# [Data excerpts]
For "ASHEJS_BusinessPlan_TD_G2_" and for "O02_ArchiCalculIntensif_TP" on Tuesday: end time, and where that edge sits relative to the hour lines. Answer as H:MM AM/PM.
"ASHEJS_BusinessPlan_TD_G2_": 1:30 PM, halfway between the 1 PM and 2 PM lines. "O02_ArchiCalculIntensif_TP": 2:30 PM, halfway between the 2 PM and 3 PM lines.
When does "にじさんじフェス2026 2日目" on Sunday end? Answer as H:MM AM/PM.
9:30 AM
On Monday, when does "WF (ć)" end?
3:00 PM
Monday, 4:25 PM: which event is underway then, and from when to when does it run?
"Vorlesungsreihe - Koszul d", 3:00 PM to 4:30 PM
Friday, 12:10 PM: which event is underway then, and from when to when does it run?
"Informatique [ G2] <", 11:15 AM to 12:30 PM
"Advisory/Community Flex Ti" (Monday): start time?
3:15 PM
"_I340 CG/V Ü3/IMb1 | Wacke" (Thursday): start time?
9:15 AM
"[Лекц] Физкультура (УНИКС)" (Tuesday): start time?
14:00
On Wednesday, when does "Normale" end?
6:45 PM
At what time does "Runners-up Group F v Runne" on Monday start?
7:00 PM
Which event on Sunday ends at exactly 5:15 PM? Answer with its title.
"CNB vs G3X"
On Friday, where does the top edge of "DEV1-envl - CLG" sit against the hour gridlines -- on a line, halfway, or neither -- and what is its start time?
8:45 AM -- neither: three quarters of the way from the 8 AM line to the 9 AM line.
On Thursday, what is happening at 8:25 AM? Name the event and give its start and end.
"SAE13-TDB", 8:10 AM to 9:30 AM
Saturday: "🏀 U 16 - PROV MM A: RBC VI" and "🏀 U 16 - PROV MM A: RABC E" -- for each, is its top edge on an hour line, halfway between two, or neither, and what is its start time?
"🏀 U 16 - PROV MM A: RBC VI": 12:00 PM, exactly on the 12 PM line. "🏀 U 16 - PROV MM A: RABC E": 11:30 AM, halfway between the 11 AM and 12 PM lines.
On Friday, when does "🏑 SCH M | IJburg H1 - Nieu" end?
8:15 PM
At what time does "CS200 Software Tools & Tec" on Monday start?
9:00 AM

# [Given request]
Please put the rows into a Markdown table with the columns No. and Line, giving each its number and skipping blank lines. Begin at the line that has "On Monday, when" and stop after the line that has "to 12:30 PM".

# [Exercise response]
| No. | Line |
|---|---|
| 1 | On Monday, when does "WF (ć)" end? |
| 2 | 3:00 PM |
| 3 | Monday, 4:25 PM: which event is underway then, and from when to when does it run? |
| 4 | "Vorlesungsreihe - Koszul d", 3:00 PM to 4:30 PM |
| 5 | Friday, 12:10 PM: which event is underway then, and from when to when does it run? |
| 6 | "Informatique [ G2] <", 11:15 AM to 12:30 PM |